**WORK ORDER:**
Restate the data word for word and leave the images out.

(Stored items)
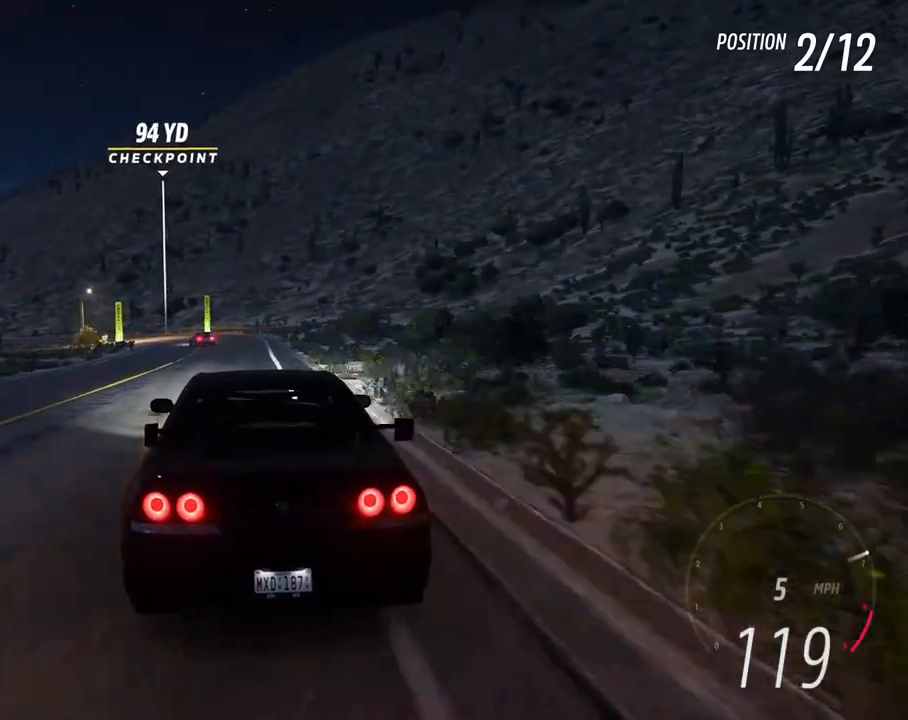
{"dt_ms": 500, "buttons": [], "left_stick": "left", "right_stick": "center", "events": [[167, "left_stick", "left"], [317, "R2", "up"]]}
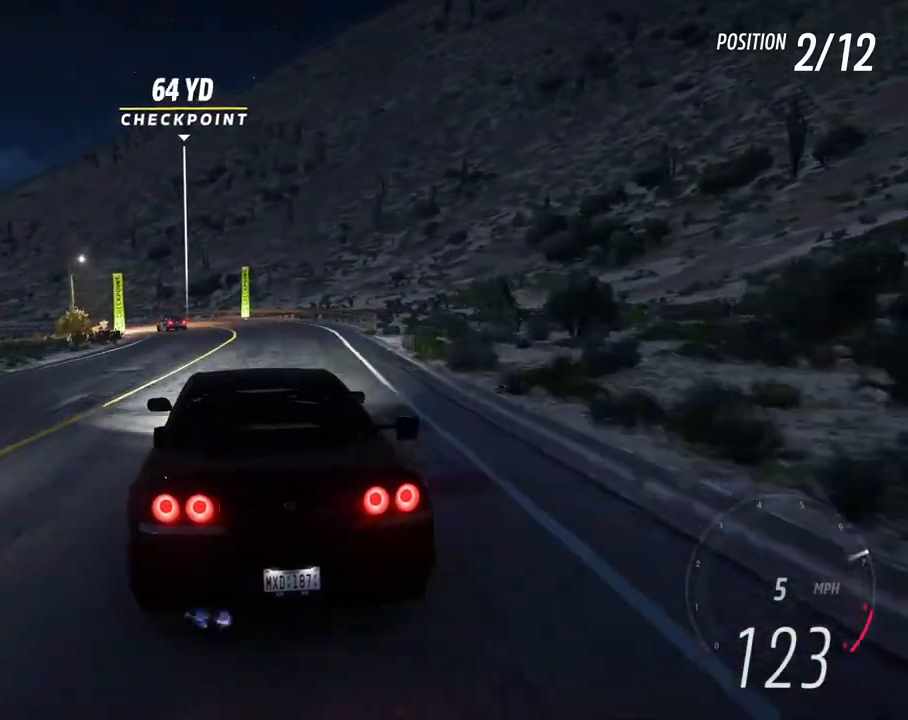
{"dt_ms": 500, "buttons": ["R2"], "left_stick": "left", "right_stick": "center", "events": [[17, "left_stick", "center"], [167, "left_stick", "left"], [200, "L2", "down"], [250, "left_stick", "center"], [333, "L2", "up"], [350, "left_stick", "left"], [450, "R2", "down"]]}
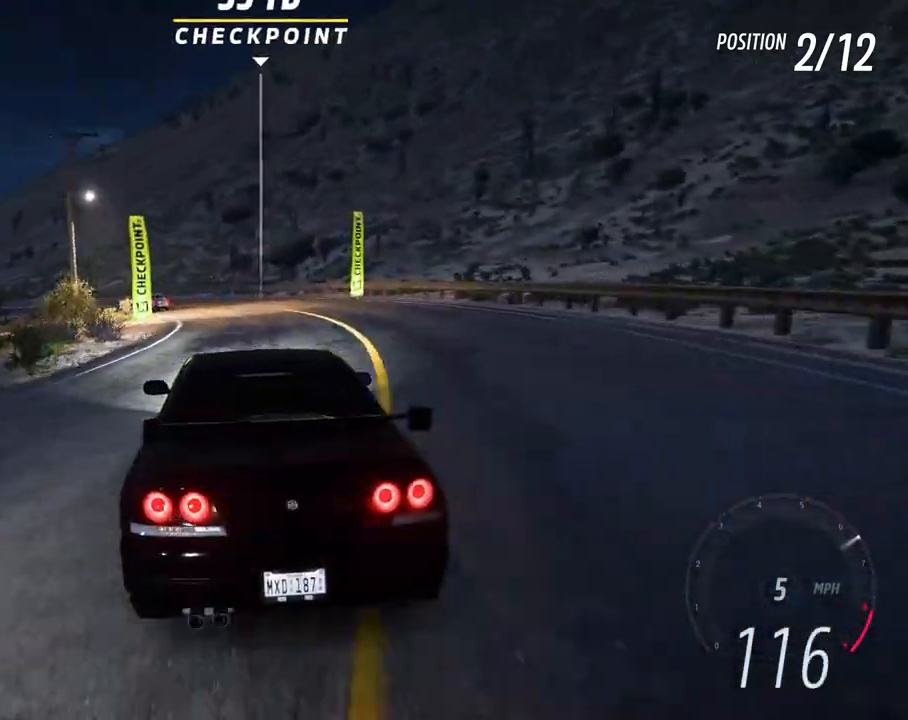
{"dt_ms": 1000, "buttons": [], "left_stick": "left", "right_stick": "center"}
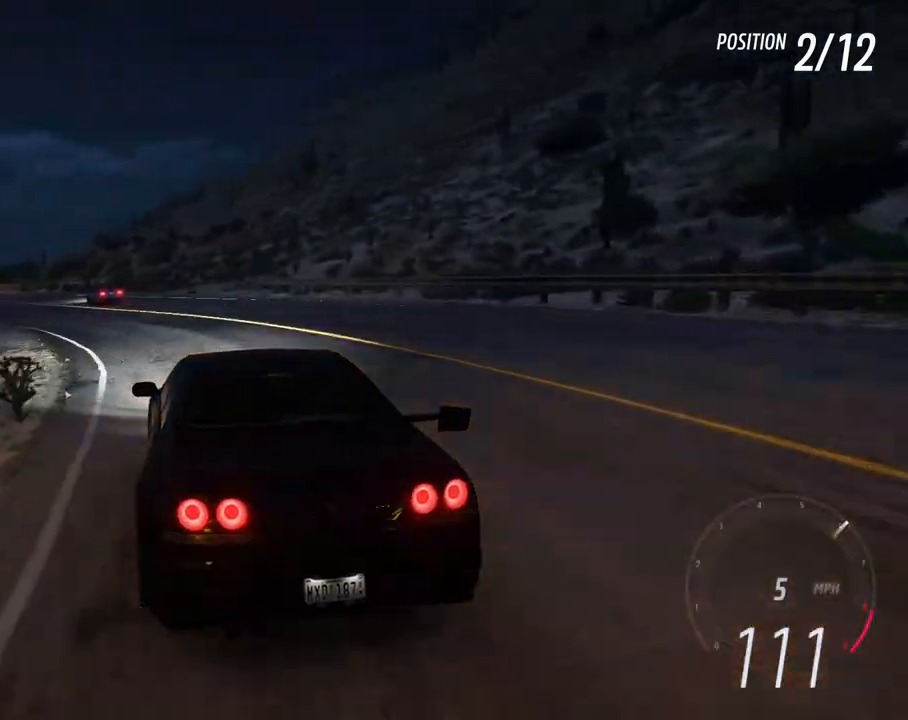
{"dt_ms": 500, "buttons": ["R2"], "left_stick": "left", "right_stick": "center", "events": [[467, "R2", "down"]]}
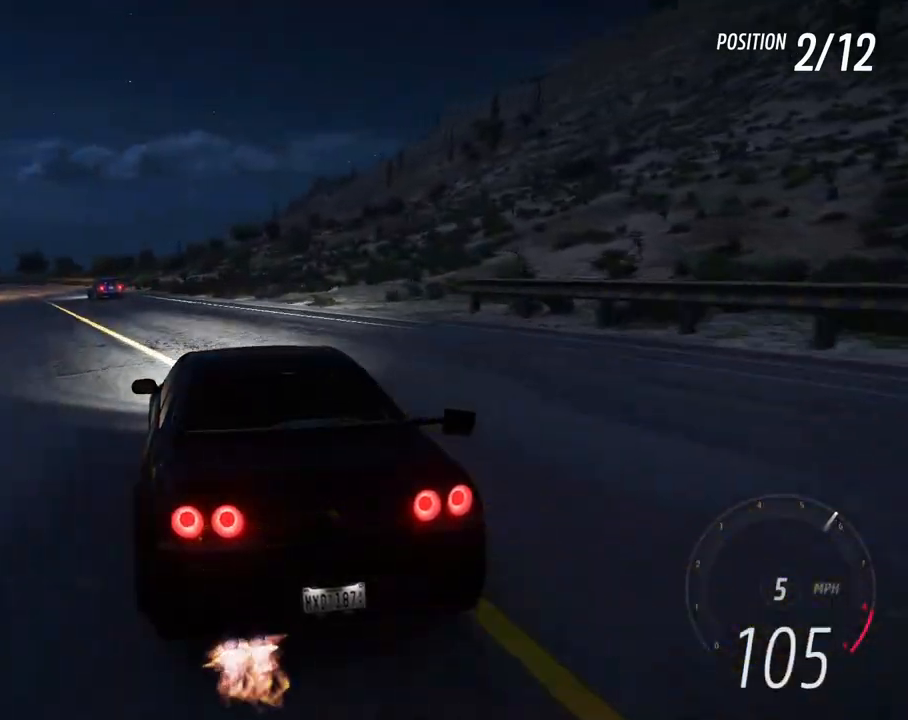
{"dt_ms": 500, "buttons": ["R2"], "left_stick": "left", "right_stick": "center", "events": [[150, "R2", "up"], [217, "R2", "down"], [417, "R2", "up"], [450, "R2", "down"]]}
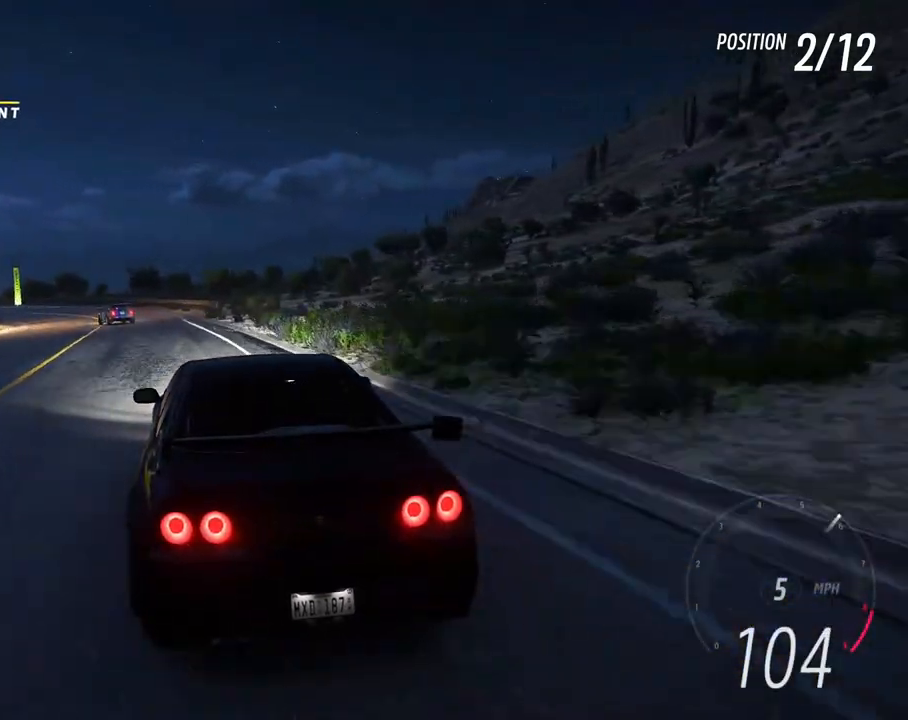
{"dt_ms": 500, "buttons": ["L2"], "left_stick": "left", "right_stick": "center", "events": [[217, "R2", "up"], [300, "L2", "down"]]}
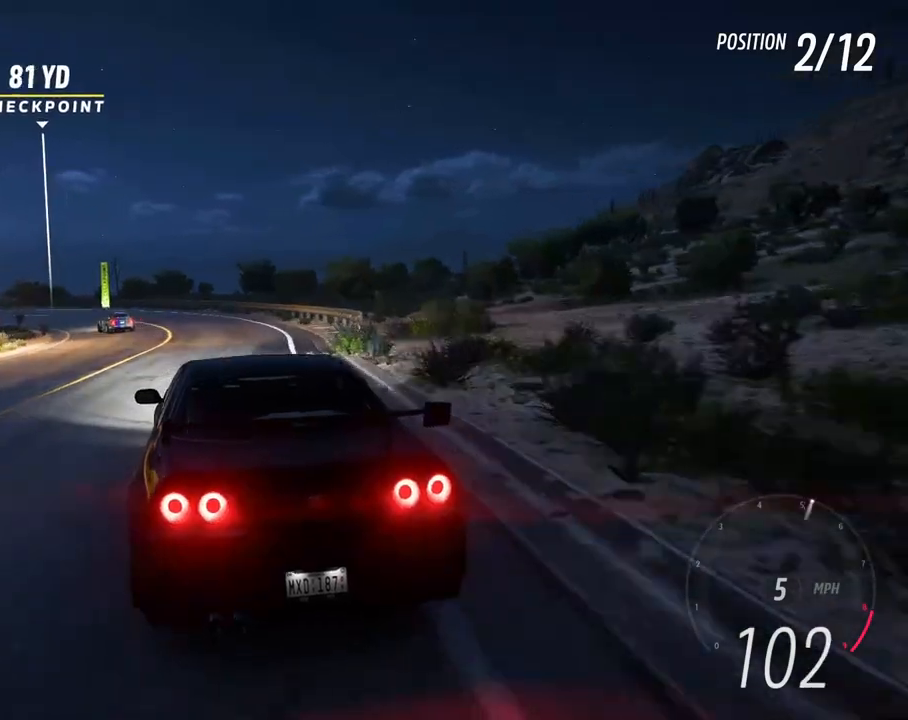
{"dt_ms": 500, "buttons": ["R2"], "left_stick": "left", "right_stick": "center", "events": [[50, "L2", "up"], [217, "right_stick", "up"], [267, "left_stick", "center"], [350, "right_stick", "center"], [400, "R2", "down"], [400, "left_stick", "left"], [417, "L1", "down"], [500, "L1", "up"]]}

**RESPONSE TO THE TASK:**
{"dt_ms": 500, "buttons": [], "left_stick": "left", "right_stick": "center", "events": [[167, "left_stick", "left"], [317, "R2", "up"]]}
{"dt_ms": 500, "buttons": ["R2"], "left_stick": "left", "right_stick": "center", "events": [[17, "left_stick", "center"], [167, "left_stick", "left"], [200, "L2", "down"], [250, "left_stick", "center"], [333, "L2", "up"], [350, "left_stick", "left"], [450, "R2", "down"]]}
{"dt_ms": 1000, "buttons": [], "left_stick": "left", "right_stick": "center"}
{"dt_ms": 500, "buttons": ["R2"], "left_stick": "left", "right_stick": "center", "events": [[467, "R2", "down"]]}
{"dt_ms": 500, "buttons": ["R2"], "left_stick": "left", "right_stick": "center", "events": [[150, "R2", "up"], [217, "R2", "down"], [417, "R2", "up"], [450, "R2", "down"]]}
{"dt_ms": 500, "buttons": ["L2"], "left_stick": "left", "right_stick": "center", "events": [[217, "R2", "up"], [300, "L2", "down"]]}
{"dt_ms": 500, "buttons": ["R2"], "left_stick": "left", "right_stick": "center", "events": [[50, "L2", "up"], [217, "right_stick", "up"], [267, "left_stick", "center"], [350, "right_stick", "center"], [400, "R2", "down"], [400, "left_stick", "left"], [417, "L1", "down"], [500, "L1", "up"]]}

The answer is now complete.